Zapada cisza, którą znów przerywa Effie.
- Jak ci się podobają nowe włosy? - pyta?
- Są okropne, nigdzie się w nich nie pokarzę. - wszyscy spojrzeli na siebie z niedowierzaniem. - Co? - pytam.
- Skarbie, chyba nie wzięłaś tej poprawki, że kiedy Effie mówiła nowe, to miała na myśli całkiem nowe, ale podobne do starych. - wyjaśnia Haymitch.
- Nie rozumiem Cię.
- Och po prostu jej pokarzcie. - niecierpliwy się Alex i pokazuje mi bardzo długi kosmyk blond włosów.
- To moje?!
- Raczej nie nasze. - odpowiada znudzony Haymitch.
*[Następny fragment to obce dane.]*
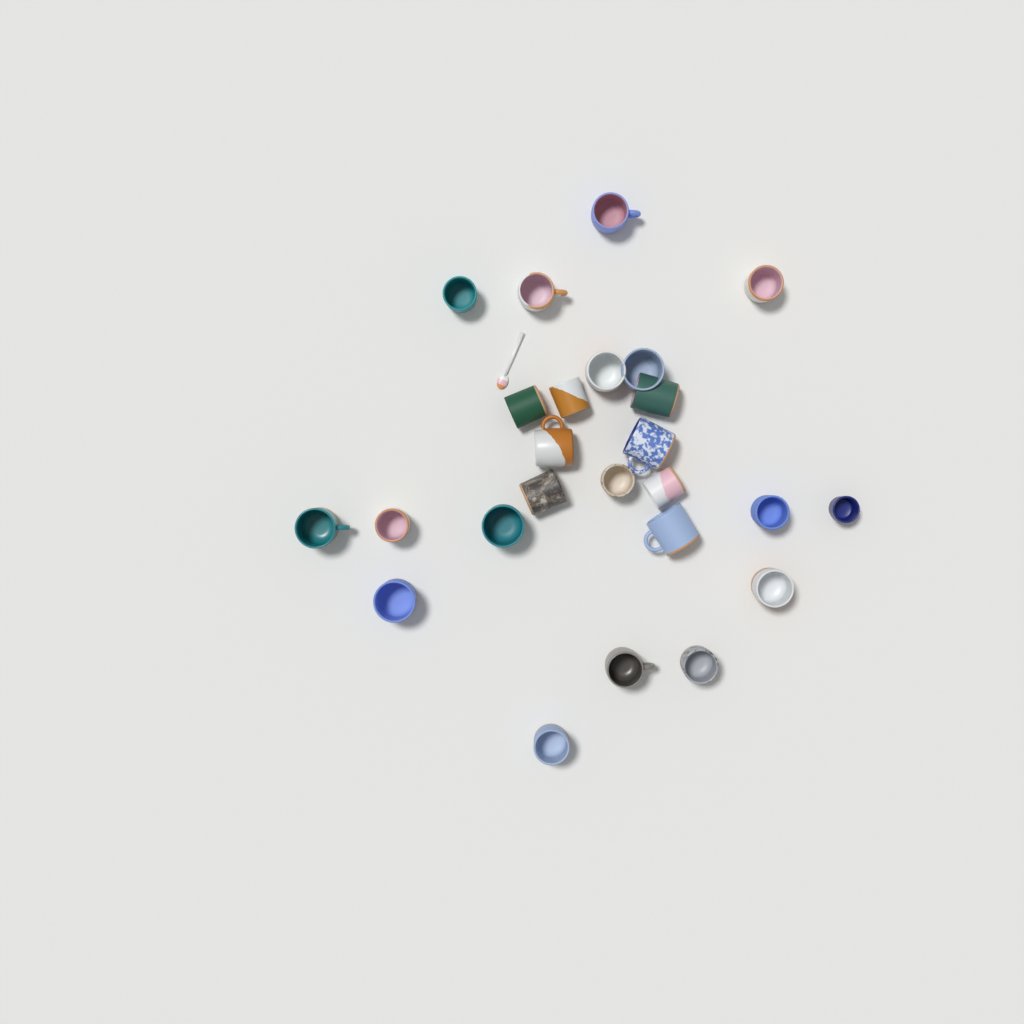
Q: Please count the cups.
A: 25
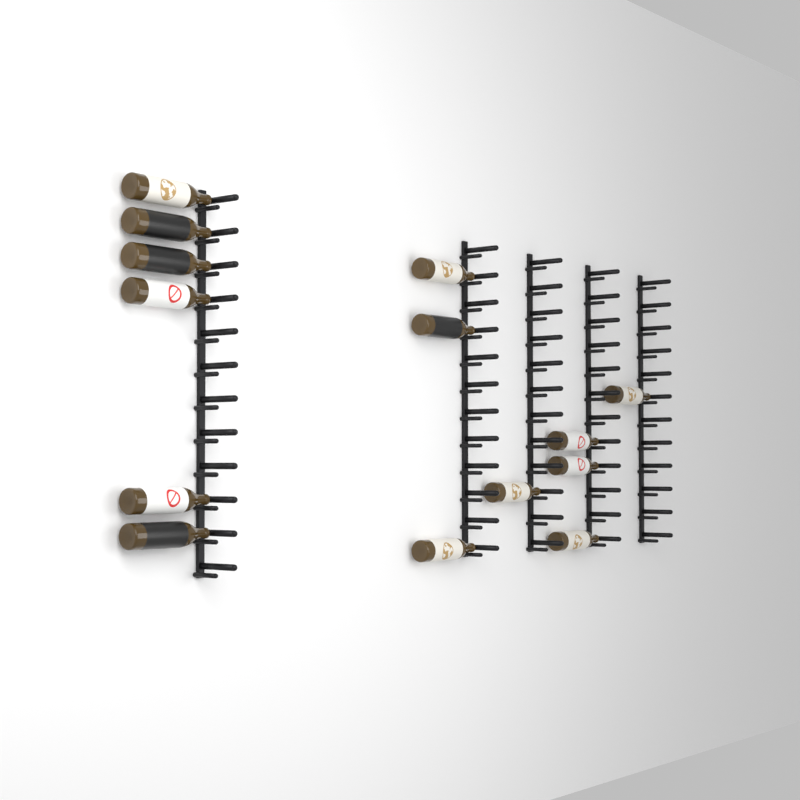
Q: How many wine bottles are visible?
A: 14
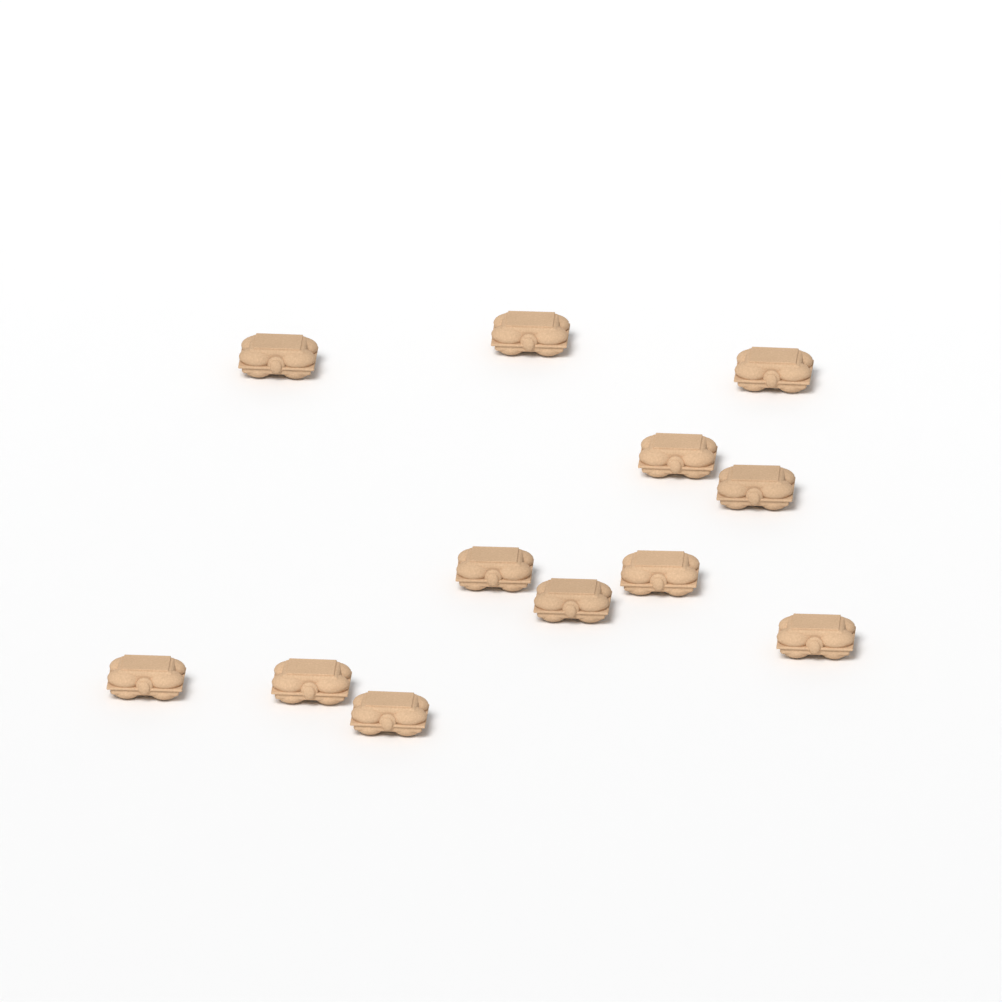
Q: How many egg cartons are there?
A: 12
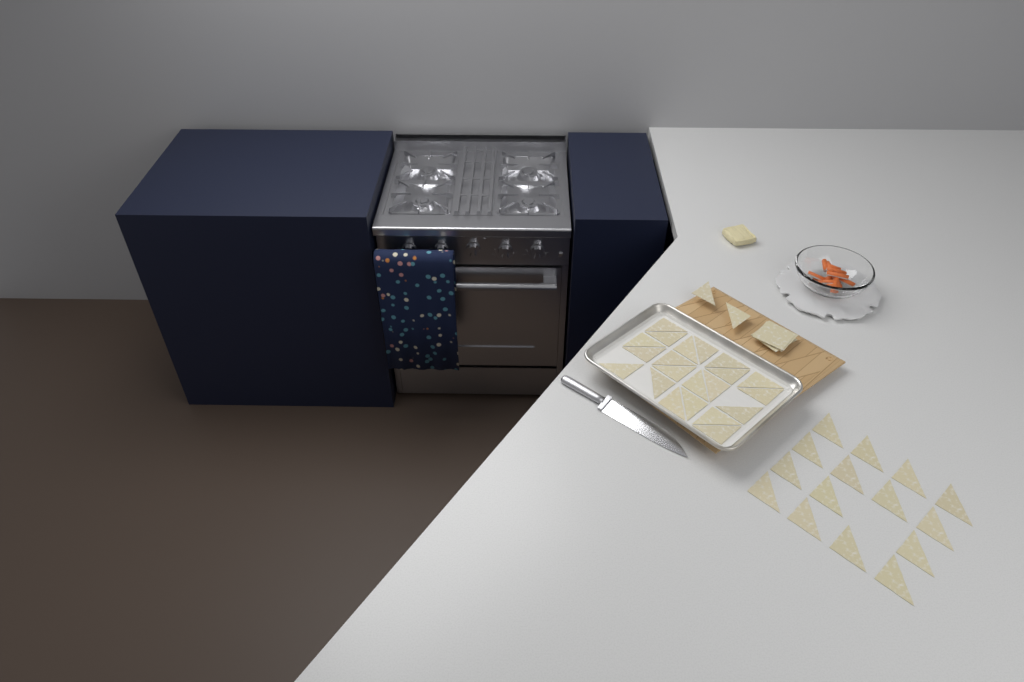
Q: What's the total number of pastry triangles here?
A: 38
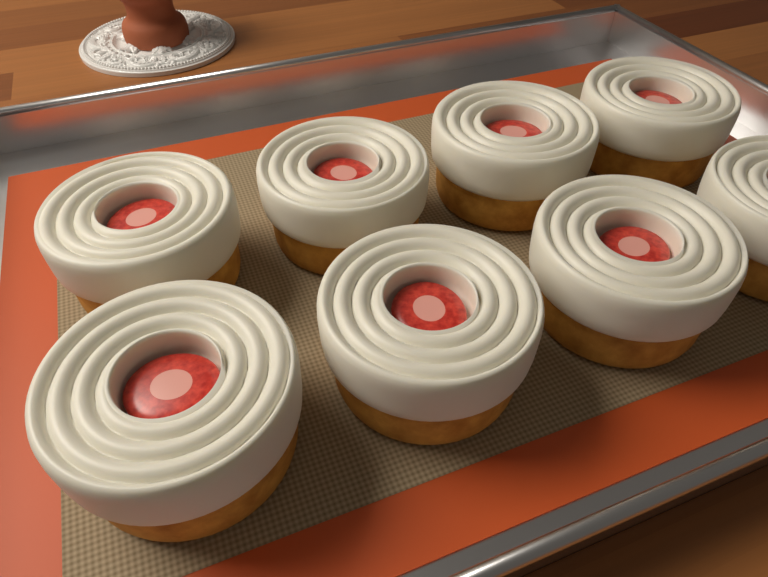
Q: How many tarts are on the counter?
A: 8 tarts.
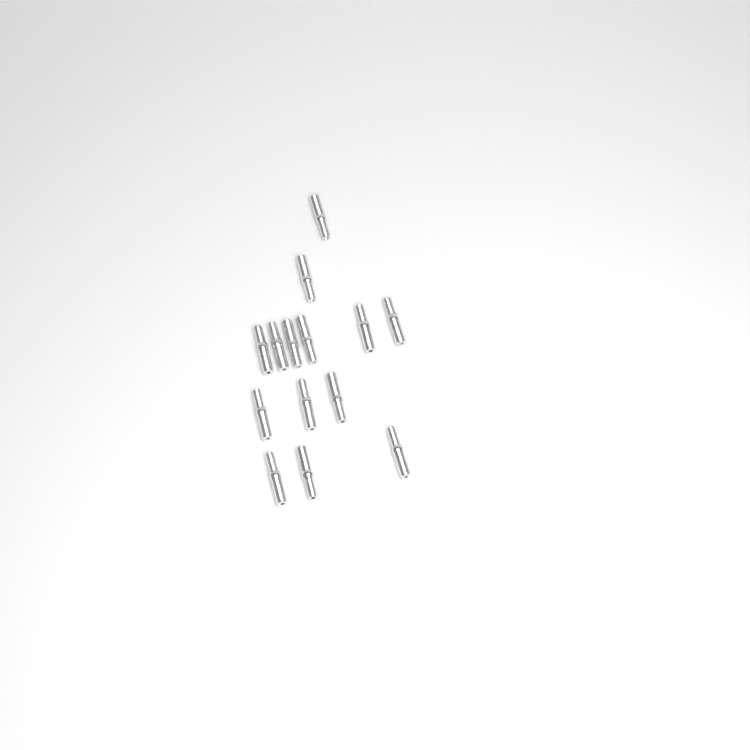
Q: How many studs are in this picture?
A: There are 14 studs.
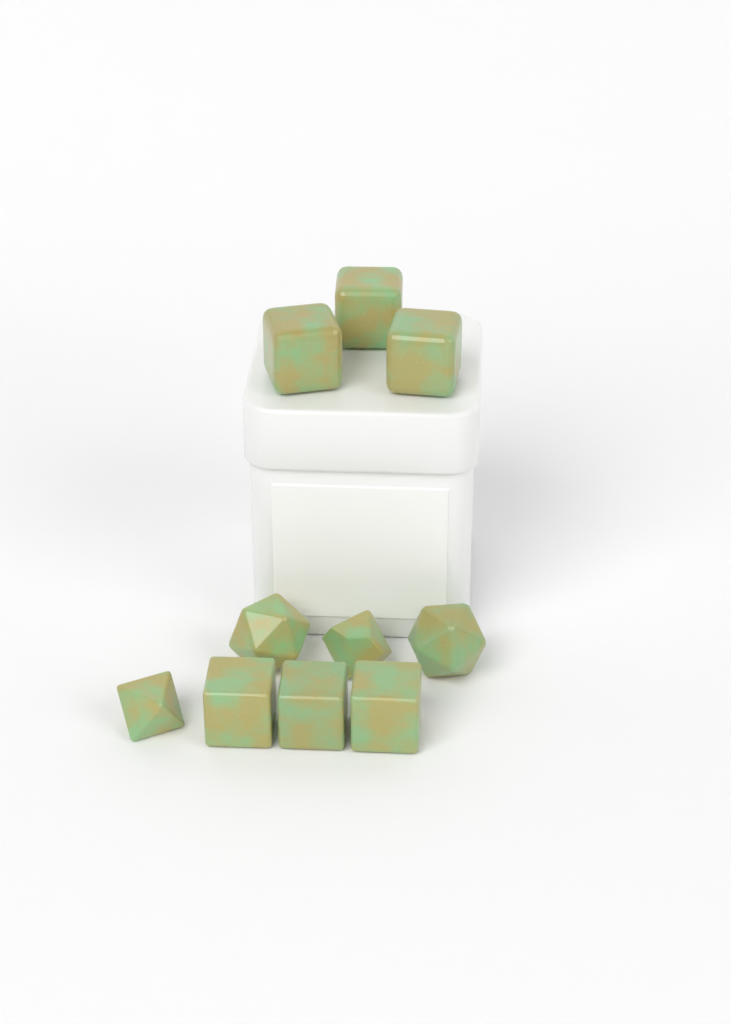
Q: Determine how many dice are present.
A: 10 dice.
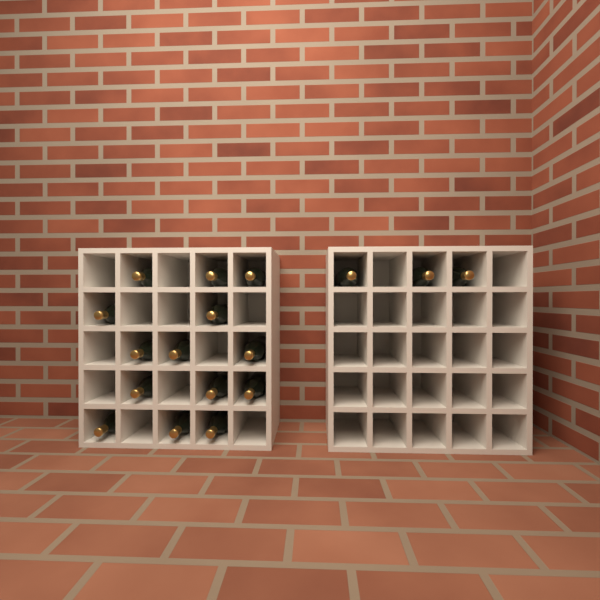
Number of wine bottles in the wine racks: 17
- Ale jak... przecież ja sama...
- Zabieg był raczej trudny więc się ciesz. To nie są twoje stare włosy, ale "pożyczone".
- Od kogo?
- Nie chcesz wiedzieć. - odpowiadają równocześnie Haymitch i Alex.
Kolejna wspaniała wiadomość. Jednak moje życie nie jest do końca stracone.